# [Задания для выполнения]
1. Перепишите слово в слово часть текста о мирном урегулировании, начиная со слов «Второй сценарий предполагает» и продолжая до слов «о новой границе.».
2. Проверьте по тексту о мирном урегулировании, верны ли утверждения: (a) Путин заявил, что хочет территории четырех областей; (b) автор ожидает, что окно возможностей для урегулирования возникнет вокруг парламентских выборов в Европе; (c) автор верит, что в политике бывают столь долгоиграющие планы. На каждое ответьте «да» или «нет» и приведите точную цитату, которая это решает.
3. Напишите, что идет дальше в тексте о мирном урегулировании, начав сразу после его последнего предложения.

# [Отрывок текста]
+-------+

В течение последних недель российские и украинские официальные лица несколько раз публично озвучили свои представления о возможных параметрах будущего мирного урегулирования. Владимир Путин сказал, что хочет территории четырех областей, а также демилитаризацию и нейтральный статус Украины. Владимир Зеленский сократил число требований, необходимых для начала переговоров, а также сказал, что желательно найти мирное решение «в течение нескольких месяцев».
Этот набор заявлений сложно назвать диалогом, скорее двумя монологами в параллельных вселенных. Однако в сравнении с тем, о чем говорилось раньше, с требованиями денацификации и репарациях, можно отметить некоторый прогресс.
Так или иначе, сделанные заявления активно обсуждались в СМИ, но у меня сложилось впечатление, что тут, как и во многих других дискуссиях, в фокусе внимания публики были темы второстепенные — а о важных, на мой взгляд, вещах говорят значительно реже.
В этом тексте я хочу попробовать описать сценарии возможного развития событий в контексте войны, а также обозначить те развилки, которые представляются мне наиболее значимыми. Для начала предлагаю разделить размышления о будущем на два основных сценария.
Первый предполагает прекращение огня на горизонте ближайших 8–10 месяцев. На мой взгляд, окно возможностей для урегулирования возникнет вокруг ситуации президентских выборов в США и закроется в случае неудачи первых попыток послевыборной администрации принудить стороны к миру. В рамках этого сценария я предлагаю обсудить, какие условия потенциального мира, на мой взгляд, важны, а какие — вторичны.
Второй сценарий предполагает продолжение войны на неопределенную перспективу. Другими словами — невозможность достижения компромисса в текущей конфигурации элит, общественных настроений и ресурсов треугольника Россия-Украина-Запад. В рамках этого сценария хочу предложить обсудить, какие изменения этой конфигурации, способные вынудить стороны к миру, более или менее вероятны.
Скорый мир
На мой взгляд, в сценарии скорого мира есть лишь одна стратегически важная развилка: юридическая форма, в которой будут зафиксированы договоренности. Диапазон огромен: от соглашения о прекращении огня до подписания международного договора о новой границе.
Почему это важно, на мой взгляд? Несколько лет назад один западный дипломат говорил мне, что непризнанный статус Крыма — это хитрый капкан, специально расставленный Путиным для любого преемника. Дескать, не отдав Крым, преемник не сможет наладить отношения с Западом, отдать же его он не сможет по внутриполитическим мотивам — а потому будет вынужден продолжать путинский курс. Я не верю в то, что в политике бывают столь долгоиграющие планы, однако, честно говоря, всегда исходил из того, что Путин не стремится к международно признанному формату урегулирования и будет настаивать на каких-то очередных гибридных формах.

+-------+

# [Выдержки из материала]
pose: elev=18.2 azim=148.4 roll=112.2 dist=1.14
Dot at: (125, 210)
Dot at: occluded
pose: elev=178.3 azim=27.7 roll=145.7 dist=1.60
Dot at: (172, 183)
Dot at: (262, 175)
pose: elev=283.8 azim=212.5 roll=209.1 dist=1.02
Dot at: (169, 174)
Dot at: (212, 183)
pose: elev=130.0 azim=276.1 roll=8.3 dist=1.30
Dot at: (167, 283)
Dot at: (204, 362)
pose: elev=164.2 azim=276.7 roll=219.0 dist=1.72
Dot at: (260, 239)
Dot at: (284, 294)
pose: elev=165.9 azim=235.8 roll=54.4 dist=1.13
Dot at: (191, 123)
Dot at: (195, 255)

+-------+

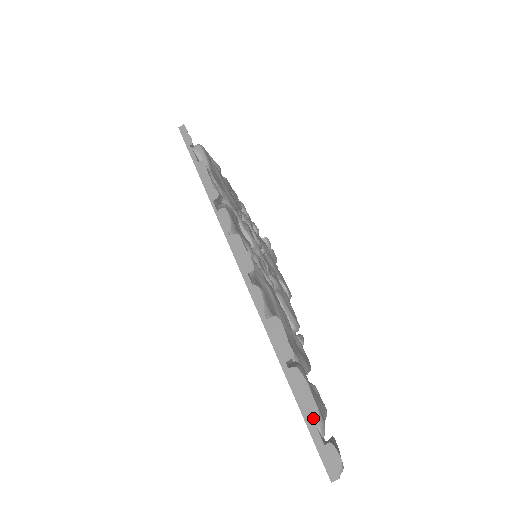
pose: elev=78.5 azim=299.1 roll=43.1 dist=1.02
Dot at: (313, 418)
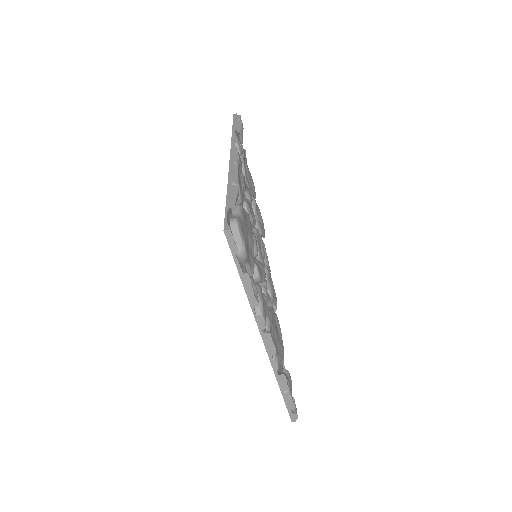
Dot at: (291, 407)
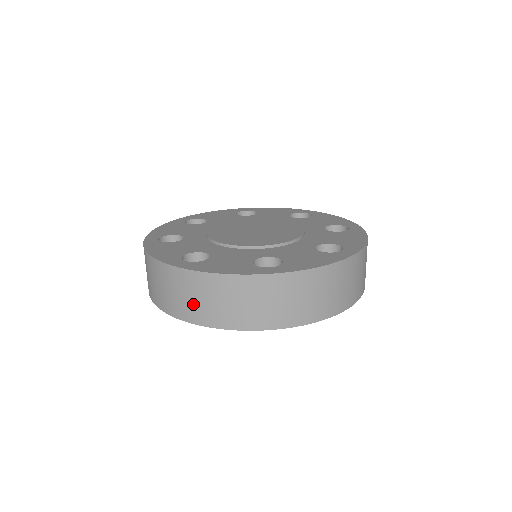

+-------+

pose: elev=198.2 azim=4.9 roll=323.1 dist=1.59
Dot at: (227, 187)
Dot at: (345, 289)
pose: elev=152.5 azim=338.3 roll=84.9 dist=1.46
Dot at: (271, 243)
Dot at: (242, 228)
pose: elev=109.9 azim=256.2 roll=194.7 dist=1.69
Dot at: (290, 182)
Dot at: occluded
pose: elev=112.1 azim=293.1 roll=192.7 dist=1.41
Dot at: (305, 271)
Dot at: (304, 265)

+-------+

# [Ответы]
1.
Второй сценарий предполагает продолжение войны на неопределенную перспективу. Другими словами — невозможность достижения компромисса в текущей конфигурации элит, общественных настроений и ресурсов треугольника Россия-Украина-Запад. В рамках этого сценария хочу предложить обсудить, какие изменения этой конфигурации, способные вынудить стороны к миру, более или менее вероятны.
Скорый мир
На мой взгляд, в сценарии скорого мира есть лишь одна стратегически важная развилка: юридическая форма, в которой будут зафиксированы договоренности. Диапазон огромен: от соглашения о прекращении огня до подписания международного договора о новой границе.

2.
(a) Да: «Владимир Путин сказал, что хочет территории четырех областей, а также демилитаризацию и нейтральный статус Украины».
(b) Нет: «окно возможностей для урегулирования возникнет вокруг ситуации президентских выборов в США».
(c) Нет: «Я не верю в то, что в политике бывают столь долгоиграющие планы».

3.
Я и сегодня не уверен, что Путин действительно ставит задачу добиться фиксации новой границы в международном договоре. Публично озвученное пожелание такого результата может быть просто переговорной позицией, которую Путин готов разменять. В чем я уверен, так это в том, что чем более «окончательным», а не временным или переходным, будет соглашение, тем легче будет осуществить постпутинский транзит к нормальности — не важно, транзит, осуществленный преемником или в случае (невероятном) победы демократических сил. Но даже в ситуации сохранения ненормальности вероятность возобновления конфликта в будущем тем ниже, чем меньше нерешенных вопросов будет отложено на потом.
Ирония в том, что если считать на два хода вперед, то больше всего в «окончательности» урегулирования должен быть заинтересован Запад и демократически настроенные россияне. Меньше всего — разного рода ура-патриоты и сторонники «особого пути». В реальности же Запад наверняка не признает никаких новых границ, даже если украинское руководство будет вынуждено это сделать. А российские ура-патриоты будут активнее всех настаивать на их официальном признании.
На мой взгляд, это единственный вопрос, достойный серьезного общественного обсуждения в сценарии скорого мира. Однако он в подобном контексте в принципе не обсуждается.
Есть еще тема размера украинской армии — на мой взгляд, она важна не столько сама по себе, сколько как потенциальная точка срыва переговоров. В этом вопросе стороны треугольника живут в непересекающихся реальностях и не слышат аргументы друг друга.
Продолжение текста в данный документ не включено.